While computability theory studies complexity of mathematical objects from a computational point of view, model theory studies complexity of mathematical objects from a structural point of view. This project aims to deepen understanding of the interactions between these two different notions of complexity. In general, one expects that the more structured an object is, the easier it is to compute information about it. This research project aims to elucidate how a mathematical object having an understandable theory relates to computability of facts about the object.In particular, this project works towards understanding certain problems in computable model theory: the spectrum of computable models question asks which sets of dimensions can arise as the dimensions of computable models of some uncountably categorical theory. The project will investigate distinguishing this problem based on the geometric nature of the theory, with the goal of advancing understanding in the cases where the theory satisfies the Zilber trichotomy. This project also aims to advance understanding of the degree spectra of theories. The degree spectrum of a theory measures how hard it is to compute any model of that theory. The investigator aims to develop a newer notion that will highlight connections between properties of the theory and the properties of the spectrum, providing a further link between computability and model theory. The project also investigates index sets of model theoretic notions; this is a computability-theoretic way to measure the complexity of a property. Knowing the exact complexity of a property aids in working with these properties in the most direct and efficient manner possible, thus spurring further research progress.

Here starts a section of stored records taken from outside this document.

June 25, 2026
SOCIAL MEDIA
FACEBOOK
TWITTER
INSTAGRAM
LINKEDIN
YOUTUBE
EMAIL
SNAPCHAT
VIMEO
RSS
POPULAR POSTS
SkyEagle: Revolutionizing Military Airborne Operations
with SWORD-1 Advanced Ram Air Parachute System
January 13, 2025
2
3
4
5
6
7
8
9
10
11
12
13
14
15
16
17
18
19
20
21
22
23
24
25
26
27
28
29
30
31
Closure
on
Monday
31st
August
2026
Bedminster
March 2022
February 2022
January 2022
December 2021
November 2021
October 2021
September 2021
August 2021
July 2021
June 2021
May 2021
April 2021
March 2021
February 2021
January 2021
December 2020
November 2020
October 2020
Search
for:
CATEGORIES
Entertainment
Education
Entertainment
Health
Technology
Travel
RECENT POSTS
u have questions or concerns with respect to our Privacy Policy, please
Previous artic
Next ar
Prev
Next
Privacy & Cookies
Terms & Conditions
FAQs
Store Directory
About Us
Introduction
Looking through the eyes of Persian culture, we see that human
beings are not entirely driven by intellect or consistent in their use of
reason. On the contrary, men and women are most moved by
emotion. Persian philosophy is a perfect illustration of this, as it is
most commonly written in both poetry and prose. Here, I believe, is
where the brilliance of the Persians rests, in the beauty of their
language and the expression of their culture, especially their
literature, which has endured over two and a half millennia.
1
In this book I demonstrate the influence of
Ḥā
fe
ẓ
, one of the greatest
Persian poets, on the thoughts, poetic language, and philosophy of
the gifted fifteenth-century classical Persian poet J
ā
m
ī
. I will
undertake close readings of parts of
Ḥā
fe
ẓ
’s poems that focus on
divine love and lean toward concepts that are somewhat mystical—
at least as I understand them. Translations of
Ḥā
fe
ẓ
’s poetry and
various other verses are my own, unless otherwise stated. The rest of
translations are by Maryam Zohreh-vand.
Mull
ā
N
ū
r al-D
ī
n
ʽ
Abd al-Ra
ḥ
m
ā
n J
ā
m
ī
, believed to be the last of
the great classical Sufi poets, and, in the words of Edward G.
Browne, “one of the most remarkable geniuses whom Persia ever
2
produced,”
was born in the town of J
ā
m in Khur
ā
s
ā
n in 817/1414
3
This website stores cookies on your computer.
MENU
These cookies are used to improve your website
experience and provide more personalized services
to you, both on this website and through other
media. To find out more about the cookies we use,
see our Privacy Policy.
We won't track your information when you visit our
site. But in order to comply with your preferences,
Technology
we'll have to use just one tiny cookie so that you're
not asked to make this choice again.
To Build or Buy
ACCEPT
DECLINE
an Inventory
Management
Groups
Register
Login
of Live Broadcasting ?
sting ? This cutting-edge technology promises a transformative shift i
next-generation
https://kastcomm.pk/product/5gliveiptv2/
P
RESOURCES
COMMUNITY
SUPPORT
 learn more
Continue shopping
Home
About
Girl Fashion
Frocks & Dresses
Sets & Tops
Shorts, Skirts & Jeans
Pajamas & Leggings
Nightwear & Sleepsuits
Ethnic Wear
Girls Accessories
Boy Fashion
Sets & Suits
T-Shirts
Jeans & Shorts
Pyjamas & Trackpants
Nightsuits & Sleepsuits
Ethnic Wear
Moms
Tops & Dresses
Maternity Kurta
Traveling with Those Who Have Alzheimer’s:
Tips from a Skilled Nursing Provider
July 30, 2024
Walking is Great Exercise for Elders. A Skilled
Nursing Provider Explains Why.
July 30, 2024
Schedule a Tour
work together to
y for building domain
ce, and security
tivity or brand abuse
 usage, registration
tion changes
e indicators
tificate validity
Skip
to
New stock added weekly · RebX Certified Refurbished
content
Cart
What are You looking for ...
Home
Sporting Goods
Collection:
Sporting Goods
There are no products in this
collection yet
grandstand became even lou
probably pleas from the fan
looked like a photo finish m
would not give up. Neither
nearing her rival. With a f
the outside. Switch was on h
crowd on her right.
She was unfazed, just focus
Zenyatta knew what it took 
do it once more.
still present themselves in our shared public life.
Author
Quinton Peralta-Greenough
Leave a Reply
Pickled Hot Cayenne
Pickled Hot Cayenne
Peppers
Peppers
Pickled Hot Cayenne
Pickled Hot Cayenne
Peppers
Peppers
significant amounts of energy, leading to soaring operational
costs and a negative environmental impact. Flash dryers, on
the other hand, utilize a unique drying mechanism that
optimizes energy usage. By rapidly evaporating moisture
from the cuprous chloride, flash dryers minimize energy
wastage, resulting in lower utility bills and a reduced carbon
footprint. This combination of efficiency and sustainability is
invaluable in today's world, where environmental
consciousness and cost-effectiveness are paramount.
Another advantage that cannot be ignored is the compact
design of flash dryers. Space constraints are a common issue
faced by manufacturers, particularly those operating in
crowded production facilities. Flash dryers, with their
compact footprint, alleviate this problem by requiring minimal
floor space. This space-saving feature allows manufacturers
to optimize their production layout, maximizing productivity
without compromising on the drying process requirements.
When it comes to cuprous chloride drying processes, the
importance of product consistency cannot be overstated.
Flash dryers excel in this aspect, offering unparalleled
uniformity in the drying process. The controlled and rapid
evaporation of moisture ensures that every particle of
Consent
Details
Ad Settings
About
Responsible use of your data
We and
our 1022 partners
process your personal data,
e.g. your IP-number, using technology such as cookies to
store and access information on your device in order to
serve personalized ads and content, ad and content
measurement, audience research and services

可计算性理论从计算的角度研究数学对象的复杂性，而模型理论从结构的角度研究数学对象的复杂性。该项目旨在加深对这两种不同的复杂性概念之间相互作用的理解。一般来说，人们期望对象的结构化程度越高，计算有关它的信息就越容易。该研究项目旨在阐明具有可理解理论的数学对象如何与该对象的事实的可计算性相关。特别是，该项目致力于理解可计算模型理论中的某些问题：可计算模型的频谱问题询问哪些维度集可以作为某些不可数分类理论的可计算模型的维度而出现。该项目将研究根据理论的几何性质来区分这个问题，目的是促进对理论满足 Zilber 三分法的情况的理解。该项目还旨在增进对理论度谱的理解。理论的度谱衡量计算该理论的任何模型的难度。研究人员的目标是开发一个新的概念，强调理论属性和谱属性之间的联系，提供可计算性和模型理论之间的进一步联系。该项目还研究了模型理论概念的索引集；这是一种衡量属性复杂性的可计算性理论方法。了解属性的确切复杂性有助于以最直接、最有效的方式处理这些属性，从而促进进一步的研究进展。